When it comes to transportation, the democratization Grossman is talking about could come in the form of a small cylinder attached to a long cable that you can lay across a street or bike lane to quickly and easily conduct your own traffic count. You can even track vehicle speeds. Then you plug it into your computer and it creates a database and even maps the data for you. It’s called TrafficCOM, and its creators are trying to kick-start $50,000 right now to produce them.

Mary Lauran Hall of the Alliance for Biking and Walking was impressed when TrafficCOM developer Aurash Khawarzad gave a demonstration at the Alliance office:

The visit got me thinking about how helpful a low-cost traffic measuring device could be for biking and walking advocacy organizations. A simple $200 portable device for measuring traffic and speed could make it much easier for advocates and community leaders to make data-based arguments about street safety. Imagine being able to easily measure average car speed on a particularly problematic street, or being able to quantify just how popular a new bike lane is.

Anyone who pledges $200 or more on Kickstarter will receive one of the devices. For that price you get up-to-the-minute, easy-to-obtain information about how people are using your local streets. It’s a whole lot cheaper than this fancy bike counter Copenhagen installed a couple years ago, and a whole lot simpler than standing out there with a clipboard and a clicker.

Washington, DC, bike activist Jameel Alsalam recently asked friends on Facebook to join him in supporting the project.

"The relative lack of data on bicycling in DC can be frustrating," he wrote. "Other than personal observations, it can be hard to know what streets are the most important connections for cyclists. Or how much usage new bike lanes are getting. Or how the number of crashes in various locations relates to the number of cyclists using that road."
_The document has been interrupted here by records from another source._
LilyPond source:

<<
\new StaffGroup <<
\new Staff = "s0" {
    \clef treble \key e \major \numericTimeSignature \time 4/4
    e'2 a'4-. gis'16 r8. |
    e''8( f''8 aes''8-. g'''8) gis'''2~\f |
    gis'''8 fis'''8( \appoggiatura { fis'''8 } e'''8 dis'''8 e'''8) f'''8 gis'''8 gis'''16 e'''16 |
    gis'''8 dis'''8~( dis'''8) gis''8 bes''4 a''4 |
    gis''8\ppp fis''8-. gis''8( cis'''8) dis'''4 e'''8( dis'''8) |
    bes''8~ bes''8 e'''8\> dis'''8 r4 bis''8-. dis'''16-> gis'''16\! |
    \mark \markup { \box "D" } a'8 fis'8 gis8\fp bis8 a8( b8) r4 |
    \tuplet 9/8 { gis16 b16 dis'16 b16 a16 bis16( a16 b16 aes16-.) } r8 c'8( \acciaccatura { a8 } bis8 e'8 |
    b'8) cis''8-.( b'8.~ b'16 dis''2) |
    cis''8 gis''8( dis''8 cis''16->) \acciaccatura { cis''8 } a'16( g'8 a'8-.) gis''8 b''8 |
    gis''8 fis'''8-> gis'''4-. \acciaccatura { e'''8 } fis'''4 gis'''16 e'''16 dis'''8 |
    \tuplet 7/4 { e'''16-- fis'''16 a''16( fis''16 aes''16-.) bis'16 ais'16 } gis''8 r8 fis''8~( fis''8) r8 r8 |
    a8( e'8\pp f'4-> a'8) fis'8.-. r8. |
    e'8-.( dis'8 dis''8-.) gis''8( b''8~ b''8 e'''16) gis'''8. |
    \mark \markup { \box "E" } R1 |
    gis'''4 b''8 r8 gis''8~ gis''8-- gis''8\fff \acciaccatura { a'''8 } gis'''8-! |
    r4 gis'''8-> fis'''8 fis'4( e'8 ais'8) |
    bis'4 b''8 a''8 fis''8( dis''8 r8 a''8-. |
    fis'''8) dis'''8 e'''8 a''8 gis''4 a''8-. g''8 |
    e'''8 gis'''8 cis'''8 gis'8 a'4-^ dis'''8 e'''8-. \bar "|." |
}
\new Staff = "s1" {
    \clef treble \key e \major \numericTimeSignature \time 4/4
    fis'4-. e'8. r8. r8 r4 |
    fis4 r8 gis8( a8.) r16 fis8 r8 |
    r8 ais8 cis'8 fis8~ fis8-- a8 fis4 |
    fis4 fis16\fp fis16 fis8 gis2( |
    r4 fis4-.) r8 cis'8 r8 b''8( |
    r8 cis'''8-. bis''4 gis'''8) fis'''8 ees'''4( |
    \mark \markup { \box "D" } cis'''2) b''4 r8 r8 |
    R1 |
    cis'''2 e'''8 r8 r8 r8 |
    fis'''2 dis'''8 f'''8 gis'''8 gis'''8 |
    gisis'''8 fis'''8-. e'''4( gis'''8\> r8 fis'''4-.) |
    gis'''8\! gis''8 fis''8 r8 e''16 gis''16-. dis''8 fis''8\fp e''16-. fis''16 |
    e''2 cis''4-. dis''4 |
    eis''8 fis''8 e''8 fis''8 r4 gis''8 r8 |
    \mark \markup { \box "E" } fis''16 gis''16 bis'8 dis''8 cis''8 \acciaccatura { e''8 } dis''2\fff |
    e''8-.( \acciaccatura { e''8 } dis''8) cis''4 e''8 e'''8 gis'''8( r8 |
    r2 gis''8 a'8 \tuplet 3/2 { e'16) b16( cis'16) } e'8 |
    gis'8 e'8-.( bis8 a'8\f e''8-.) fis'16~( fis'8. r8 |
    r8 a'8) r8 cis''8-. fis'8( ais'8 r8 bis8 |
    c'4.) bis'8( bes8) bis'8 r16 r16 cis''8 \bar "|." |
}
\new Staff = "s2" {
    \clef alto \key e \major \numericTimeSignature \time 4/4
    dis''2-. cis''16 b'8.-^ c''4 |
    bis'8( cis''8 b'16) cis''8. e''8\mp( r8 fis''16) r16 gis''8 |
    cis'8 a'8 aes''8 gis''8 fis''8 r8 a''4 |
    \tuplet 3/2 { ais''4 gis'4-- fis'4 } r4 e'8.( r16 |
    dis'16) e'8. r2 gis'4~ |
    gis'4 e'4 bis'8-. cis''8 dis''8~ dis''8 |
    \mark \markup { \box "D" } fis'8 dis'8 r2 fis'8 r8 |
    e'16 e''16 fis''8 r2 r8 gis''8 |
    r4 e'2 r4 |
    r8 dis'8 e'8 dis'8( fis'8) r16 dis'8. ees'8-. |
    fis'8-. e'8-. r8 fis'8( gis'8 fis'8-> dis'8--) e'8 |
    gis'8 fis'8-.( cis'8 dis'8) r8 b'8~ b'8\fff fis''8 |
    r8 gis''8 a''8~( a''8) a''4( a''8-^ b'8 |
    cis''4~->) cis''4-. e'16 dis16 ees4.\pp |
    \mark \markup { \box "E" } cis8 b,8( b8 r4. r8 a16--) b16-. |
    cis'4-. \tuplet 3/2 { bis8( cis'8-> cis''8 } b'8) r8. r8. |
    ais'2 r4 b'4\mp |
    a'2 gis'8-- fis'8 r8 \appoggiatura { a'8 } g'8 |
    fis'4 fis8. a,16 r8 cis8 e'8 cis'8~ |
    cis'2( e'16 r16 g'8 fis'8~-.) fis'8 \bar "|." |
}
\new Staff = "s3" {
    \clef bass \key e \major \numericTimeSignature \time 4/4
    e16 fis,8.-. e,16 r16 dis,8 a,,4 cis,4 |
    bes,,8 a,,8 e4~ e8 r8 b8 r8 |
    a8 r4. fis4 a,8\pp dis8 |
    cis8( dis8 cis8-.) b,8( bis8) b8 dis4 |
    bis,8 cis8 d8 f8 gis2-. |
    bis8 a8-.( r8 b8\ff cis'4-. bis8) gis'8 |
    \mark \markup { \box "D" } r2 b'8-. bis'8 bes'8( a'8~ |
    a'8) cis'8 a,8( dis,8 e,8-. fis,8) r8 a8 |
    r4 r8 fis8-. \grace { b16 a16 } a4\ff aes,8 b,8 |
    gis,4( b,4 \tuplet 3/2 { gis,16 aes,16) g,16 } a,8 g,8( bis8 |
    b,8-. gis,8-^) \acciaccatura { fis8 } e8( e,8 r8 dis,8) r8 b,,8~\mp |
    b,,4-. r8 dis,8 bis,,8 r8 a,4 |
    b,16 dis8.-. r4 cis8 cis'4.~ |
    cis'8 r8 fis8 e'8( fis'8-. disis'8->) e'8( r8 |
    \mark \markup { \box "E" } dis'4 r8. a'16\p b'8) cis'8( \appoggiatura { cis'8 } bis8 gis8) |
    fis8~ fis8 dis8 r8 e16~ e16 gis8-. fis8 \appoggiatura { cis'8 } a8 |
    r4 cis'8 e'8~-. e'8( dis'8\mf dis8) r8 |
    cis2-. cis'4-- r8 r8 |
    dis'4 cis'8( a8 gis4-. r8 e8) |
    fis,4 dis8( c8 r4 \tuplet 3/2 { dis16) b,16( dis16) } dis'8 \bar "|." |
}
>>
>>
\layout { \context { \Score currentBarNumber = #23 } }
Alsalam wanted to drum up enough support to get a few of the devices and distribute them in the local cycling community so that activists could work together on collecting and using bicycle counts.

He may not have the chance.

With just four days left on the kickstarter, Khawarzad and his co-inventor, Ted Ullrich, have raised less than 20 percent of their goal. For those unfamiliar with the Kickstarter model, here's what that means: If they don’t reach their $50,000 goal, they don’t get to keep any of the $9,809 pledged so far.

But Khawarzad says that won’t stop them. “We are planning on moving forward with other options, which would include pursuing grant money or other investment,” he said in an email. Let’s hope there are other lifelines available.